**Énoncé:** Comptez les lignes des données ci-dessous qui contiennent le mot « left », en respectant les majuscules et les minuscules. Donnez seulement le nombre.

Données:
>>

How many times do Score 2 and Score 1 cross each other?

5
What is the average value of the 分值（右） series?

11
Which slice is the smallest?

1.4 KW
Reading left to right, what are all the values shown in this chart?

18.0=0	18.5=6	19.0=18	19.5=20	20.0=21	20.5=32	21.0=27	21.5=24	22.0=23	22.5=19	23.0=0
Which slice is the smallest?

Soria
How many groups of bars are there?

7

<<
>>

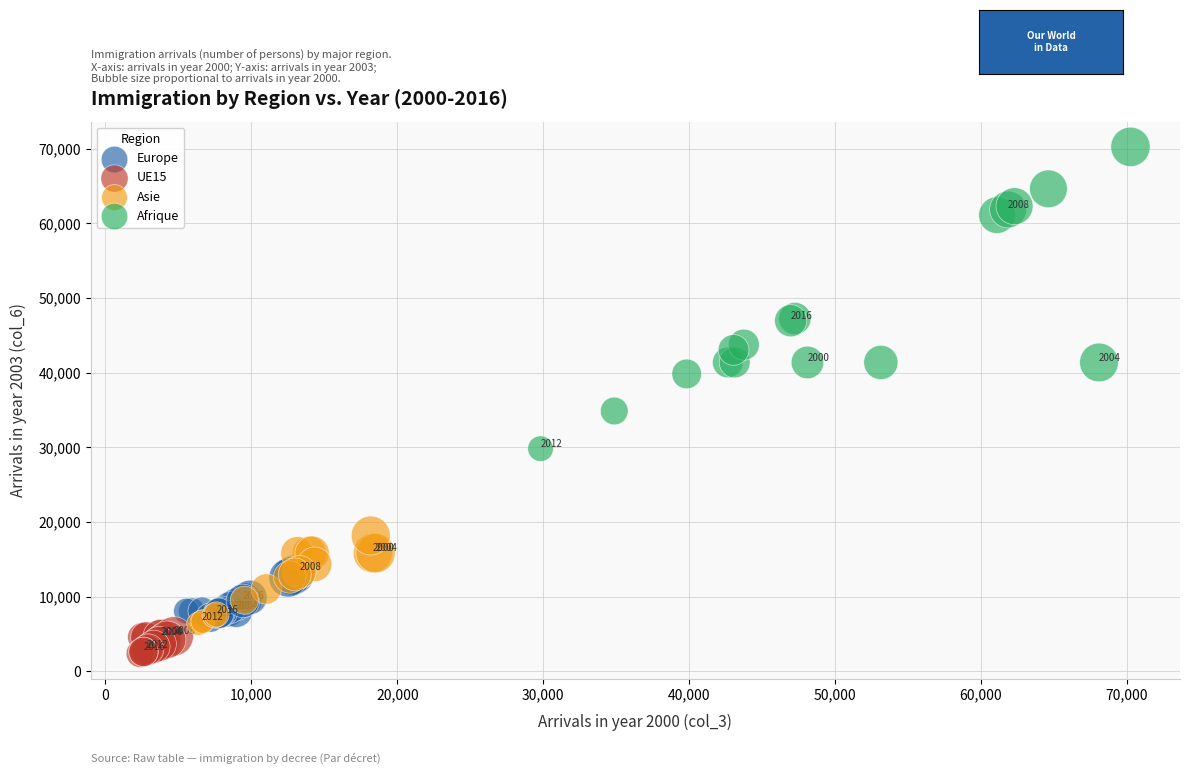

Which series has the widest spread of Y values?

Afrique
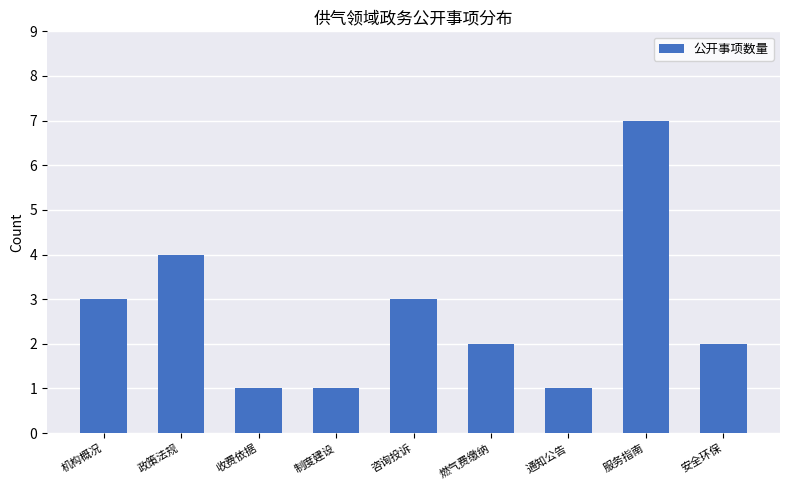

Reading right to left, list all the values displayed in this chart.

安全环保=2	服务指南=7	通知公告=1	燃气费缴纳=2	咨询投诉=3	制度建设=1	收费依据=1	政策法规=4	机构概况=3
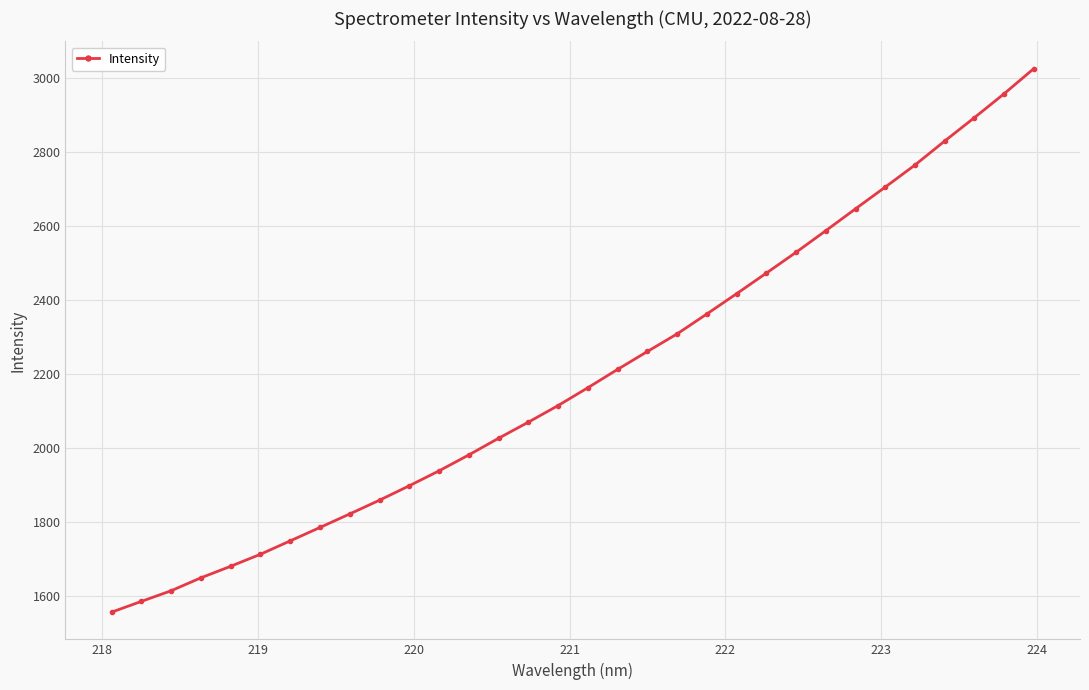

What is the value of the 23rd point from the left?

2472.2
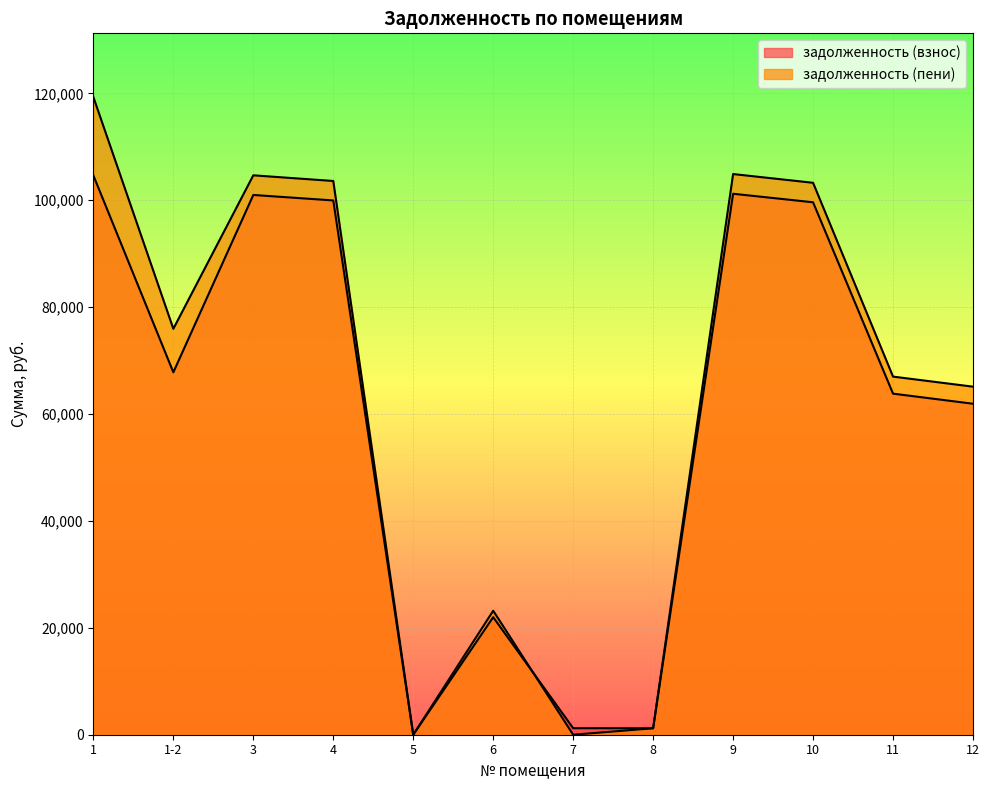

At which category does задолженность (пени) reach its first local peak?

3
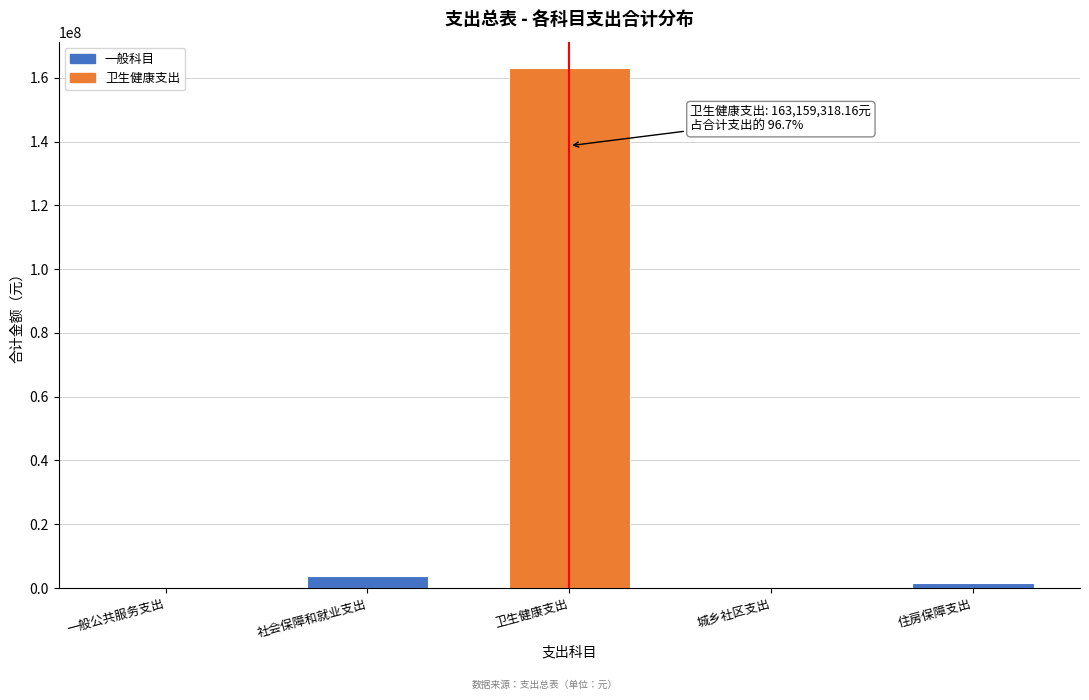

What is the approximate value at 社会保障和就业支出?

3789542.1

<<

**Corrigé:** 3